> Aim of the exercise:
Go through the records below and copy out every line holding "none".
(Data Opens)
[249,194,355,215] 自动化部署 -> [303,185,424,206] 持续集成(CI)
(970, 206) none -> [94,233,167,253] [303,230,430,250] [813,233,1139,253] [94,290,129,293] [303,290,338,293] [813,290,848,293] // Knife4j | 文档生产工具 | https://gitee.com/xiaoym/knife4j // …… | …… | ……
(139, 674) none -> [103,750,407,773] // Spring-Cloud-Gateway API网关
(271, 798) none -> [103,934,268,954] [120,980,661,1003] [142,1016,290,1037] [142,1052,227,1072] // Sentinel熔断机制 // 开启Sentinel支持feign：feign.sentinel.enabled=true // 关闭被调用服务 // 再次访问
(Data Closes)
(Data Opens)
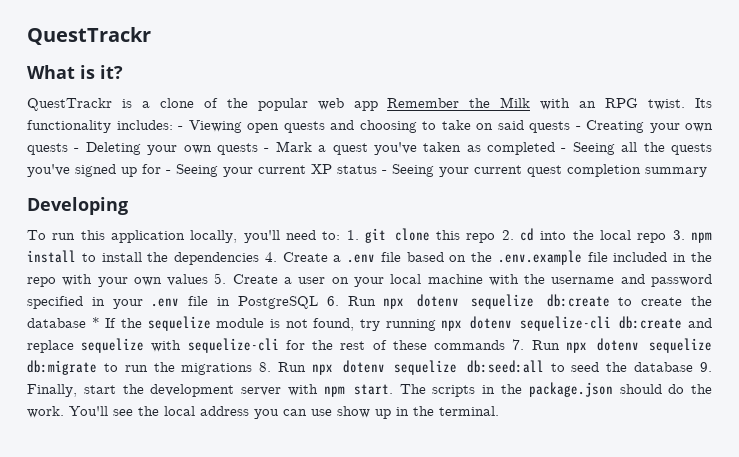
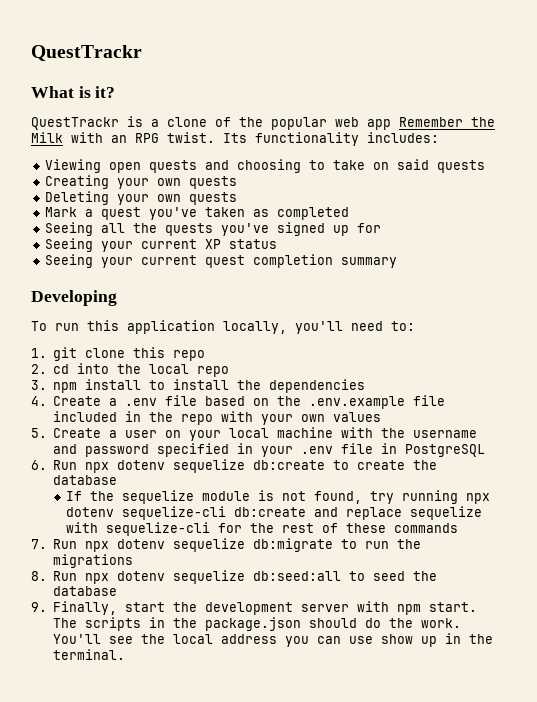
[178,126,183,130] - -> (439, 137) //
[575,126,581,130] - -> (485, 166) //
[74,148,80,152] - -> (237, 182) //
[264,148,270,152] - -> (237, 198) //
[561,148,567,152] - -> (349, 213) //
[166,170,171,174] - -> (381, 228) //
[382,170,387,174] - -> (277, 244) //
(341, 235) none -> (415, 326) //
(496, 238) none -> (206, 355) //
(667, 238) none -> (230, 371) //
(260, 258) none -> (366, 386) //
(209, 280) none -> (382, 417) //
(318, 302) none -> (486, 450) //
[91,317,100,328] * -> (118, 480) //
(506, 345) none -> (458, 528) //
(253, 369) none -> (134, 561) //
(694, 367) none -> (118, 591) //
(Data Closes)
> Written solution:
(970, 206) none -> [94,233,167,253] [303,230,430,250] [813,233,1139,253] [94,290,129,293] [303,290,338,293] [813,290,848,293] // Knife4j | 文档生产工具 | https://gitee.com/xiaoym/knife4j // …… | …… | ……
(139, 674) none -> [103,750,407,773] // Spring-Cloud-Gateway API网关
(271, 798) none -> [103,934,268,954] [120,980,661,1003] [142,1016,290,1037] [142,1052,227,1072] // Sentinel熔断机制 // 开启Sentinel支持feign：feign.sentinel.enabled=true // 关闭被调用服务 // 再次访问
(341, 235) none -> (415, 326) //
(496, 238) none -> (206, 355) //
(667, 238) none -> (230, 371) //
(260, 258) none -> (366, 386) //
(209, 280) none -> (382, 417) //
(318, 302) none -> (486, 450) //
(506, 345) none -> (458, 528) //
(253, 369) none -> (134, 561) //
(694, 367) none -> (118, 591) //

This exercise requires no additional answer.